> WRITTEN PROBLEM: Arrange the lines below as a Markdown table with the columns Row and Text, numbering each row and skipping blank lines. Leave the pictures out.

· · · · · · ·

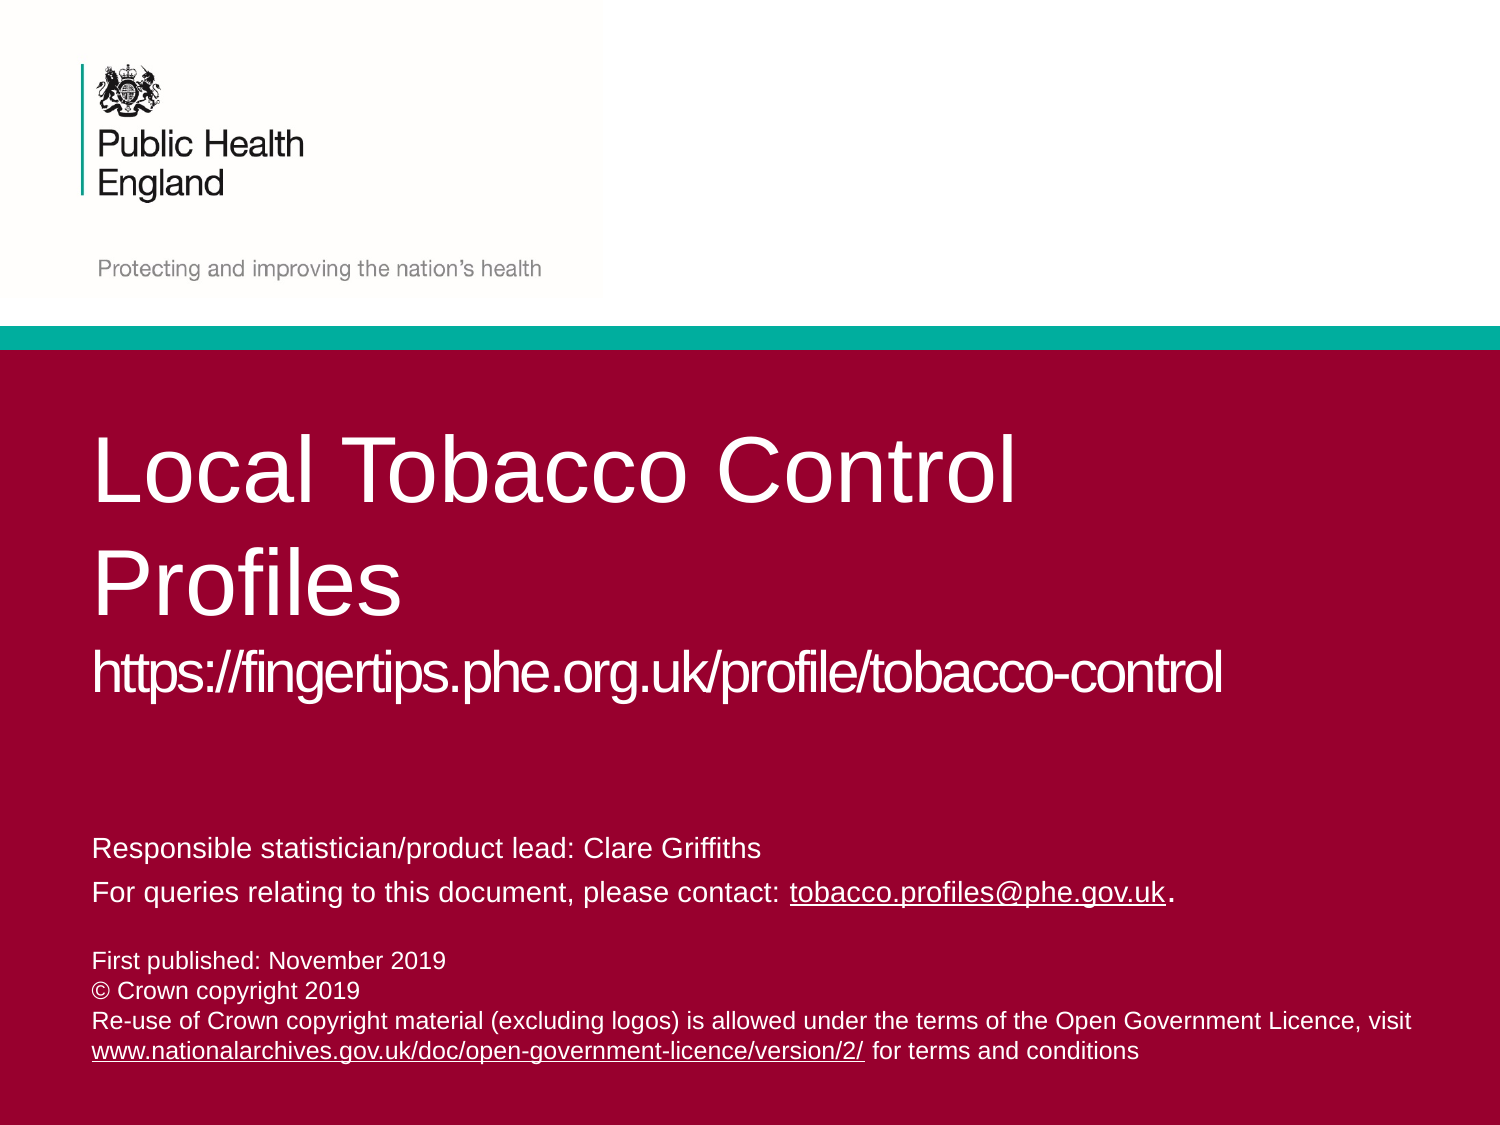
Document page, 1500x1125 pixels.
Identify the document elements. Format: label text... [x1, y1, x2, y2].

text_box Responsible statistician/product lead: Clare Griffiths For queries relating to this document, please contact: tobacco.profiles@phe.gov.uk. First published: November 2019 © Crown copyright 2019 Re-use of Crown copyright material (excluding logos) is allowed under the terms of the Open Government Licence, visit www.nationalarchives.gov.uk/doc/open-government-licence/version/2/ for terms and conditions [76, 822, 1495, 1075]
title Local Tobacco Control Profiles https://fingertips.phe.org.uk/profile/tobacco-control [91, 408, 1344, 692]
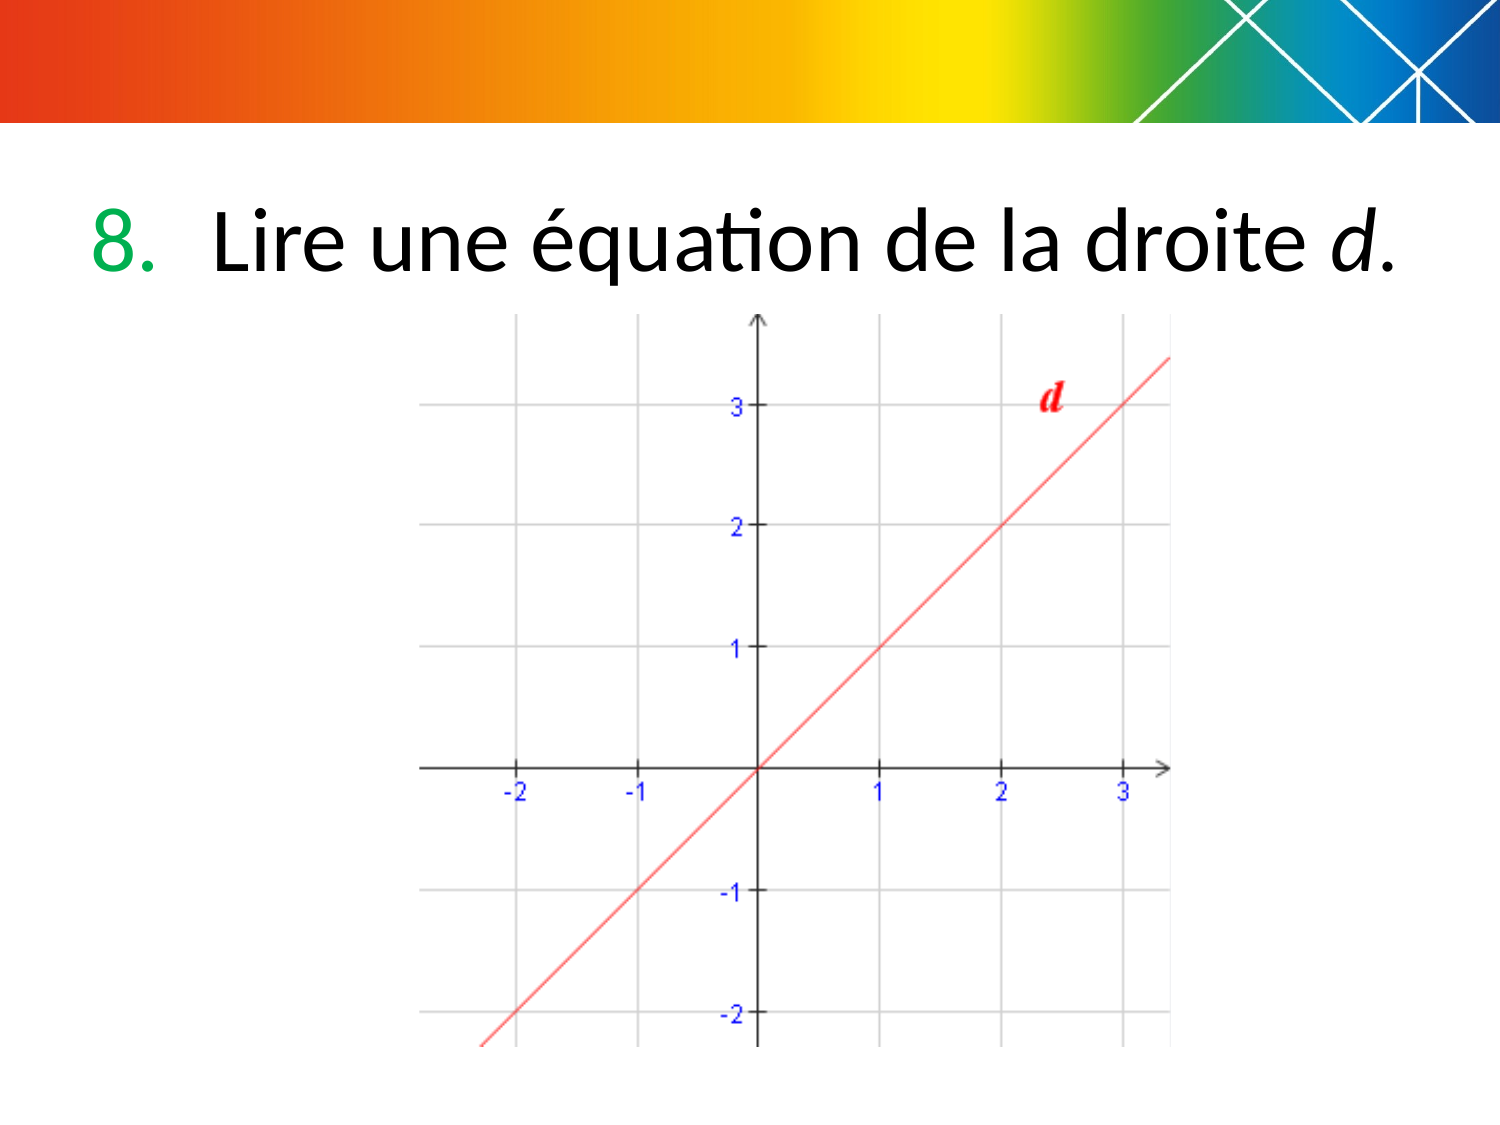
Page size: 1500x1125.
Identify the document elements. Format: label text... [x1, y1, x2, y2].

picture [419, 314, 1171, 1047]
picture [1340, 0, 1500, 123]
picture [0, 0, 1359, 123]
title Lire une équation de la droite d. [75, 163, 1426, 305]
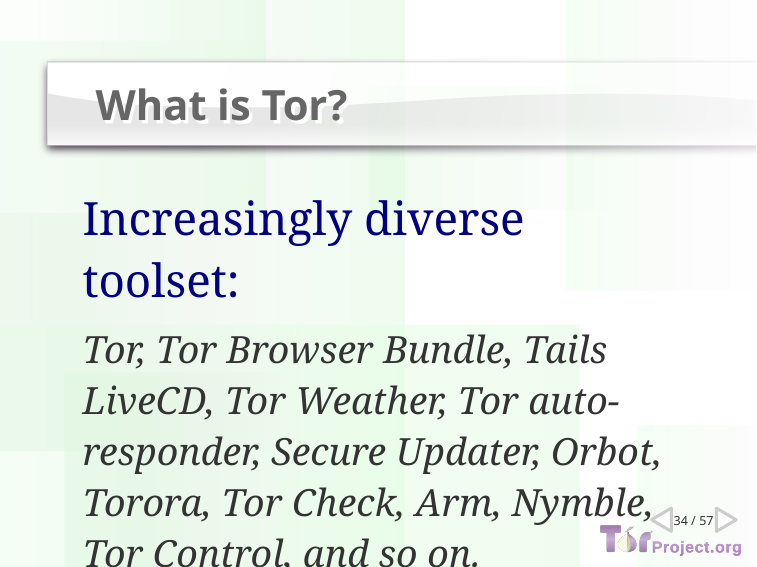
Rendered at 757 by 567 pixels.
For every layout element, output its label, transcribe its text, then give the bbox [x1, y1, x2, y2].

picture [182, 548, 192, 565]
picture [329, 549, 340, 567]
picture [433, 548, 443, 565]
picture [110, 548, 120, 565]
text_box Increasingly diverse toolset: Tor, Tor Browser Bundle, Tails LiveCD, Tor Weather, Tor auto-responder, Secure Updater, Orbot, Torora, Tor Check, Arm, Nymble, Tor Control, and so on. [0, 178, 756, 526]
picture [202, 549, 213, 567]
picture [256, 548, 266, 565]
picture [352, 548, 363, 567]
picture [307, 548, 318, 567]
picture [402, 548, 412, 565]
text_box What is Tor? [80, 61, 367, 147]
picture [0, 0, 757, 567]
picture [453, 549, 464, 567]
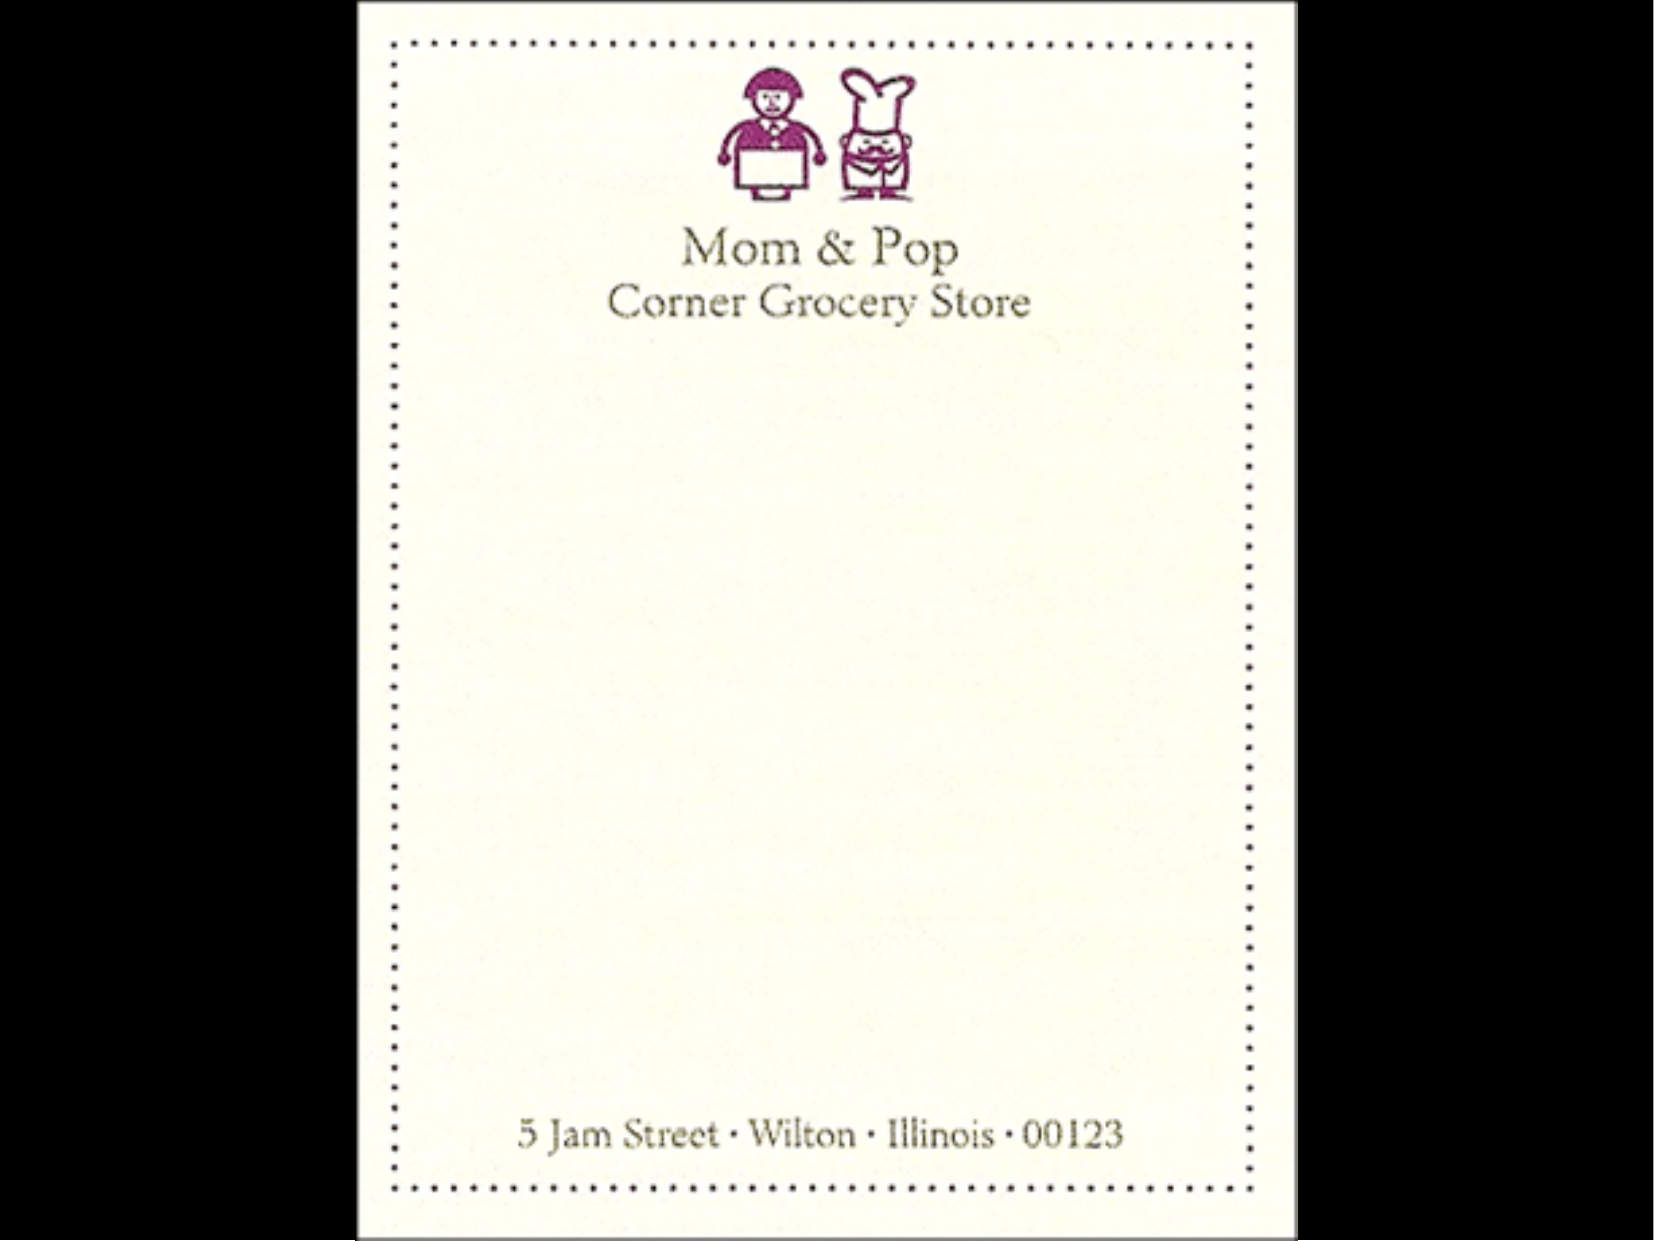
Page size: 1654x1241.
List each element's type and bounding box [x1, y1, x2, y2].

picture [355, 0, 1298, 1241]
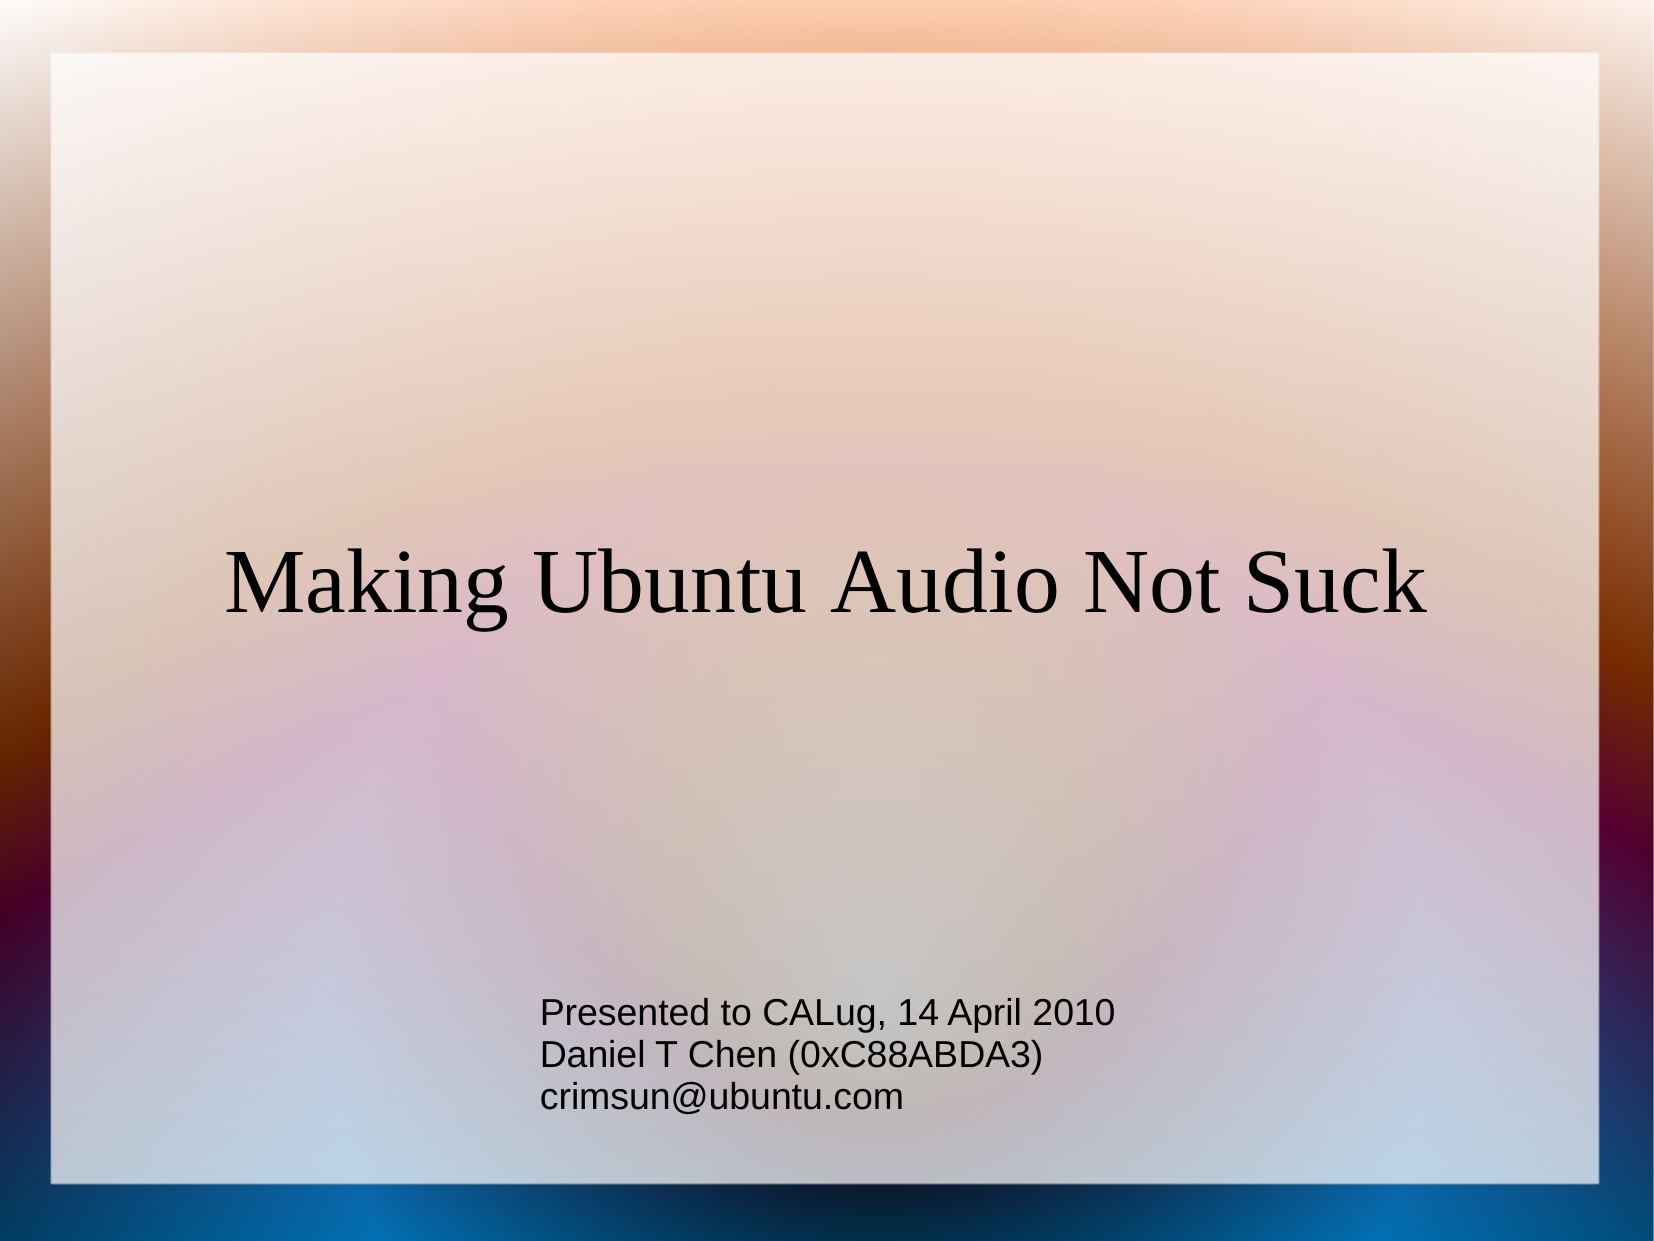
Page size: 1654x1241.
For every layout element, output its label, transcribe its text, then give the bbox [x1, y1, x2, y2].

text_box Presented to CALug, 14 April 2010 Daniel T Chen (0xC88ABDA3) crimsun@ubuntu.com [525, 984, 1131, 1126]
picture [0, 0, 1654, 1241]
subtitle Making Ubuntu Audio Not Suck [82, 62, 1571, 1102]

· · · · · · ·

> REPLY:
| Row | Text |
|---|---|
| 1 | Document page, 1500x1125 pixels. |
| 2 | Identify the document elements. Format: label text... [x1, y1, x2, y2]. |
| 3 | text_box Responsible statistician/product lead: Clare Griffiths For queries relating to this document, please contact: tobacco.profiles@phe.gov.uk. First published: November 2019 © Crown copyright 2019 Re-use of Crown copyright material (excluding logos) is allowed under the terms of the Open Government Licence, visit www.nationalarchives.gov.uk/doc/open-government-licence/version/2/ for terms and conditions [76, 822, 1495, 1075] |
| 4 | title Local Tobacco Control Profiles https://fingertips.phe.org.uk/profile/tobacco-control [91, 408, 1344, 692] |
| 5 | Page size: 1500x1125. |
| 6 | Identify the document elements. Format: label text... [x1, y1, x2, y2]. |
| 7 | picture [419, 314, 1171, 1047] |
| 8 | picture [1340, 0, 1500, 123] |
| 9 | picture [0, 0, 1359, 123] |
| 10 | title Lire une équation de la droite d. [75, 163, 1426, 305] |
| 11 | Rendered at 757 by 567 pixels. |
| 12 | For every layout element, output its label, transcribe its text, then give the bbox [x1, y1, x2, y2]. |
| 13 | picture [182, 548, 192, 565] |
| 14 | picture [329, 549, 340, 567] |
| 15 | picture [433, 548, 443, 565] |
| 16 | picture [110, 548, 120, 565] |
| 17 | text_box Increasingly diverse toolset: Tor, Tor Browser Bundle, Tails LiveCD, Tor Weather, Tor auto-responder, Secure Updater, Orbot, Torora, Tor Check, Arm, Nymble, Tor Control, and so on. [0, 178, 756, 526] |
| 18 | picture [202, 549, 213, 567] |
| 19 | picture [256, 548, 266, 565] |
| 20 | picture [352, 548, 363, 567] |
| 21 | picture [307, 548, 318, 567] |
| 22 | picture [402, 548, 412, 565] |
| 23 | text_box What is Tor? [80, 61, 367, 147] |
| 24 | picture [0, 0, 757, 567] |
| 25 | picture [453, 549, 464, 567] |
| 26 | Page size: 1654x1241. |
| 27 | List each element's type and bounding box [x1, y1, x2, y2]. |
| 28 | picture [355, 0, 1298, 1241] |
| 29 | Page size: 1654x1241. |
| 30 | For every layout element, output its label, transcribe its text, then give the bbox [x1, y1, x2, y2]. |
| 31 | text_box Presented to CALug, 14 April 2010 Daniel T Chen (0xC88ABDA3) crimsun@ubuntu.com [525, 984, 1131, 1126] |
| 32 | picture [0, 0, 1654, 1241] |
| 33 | subtitle Making Ubuntu Audio Not Suck [82, 62, 1571, 1102] |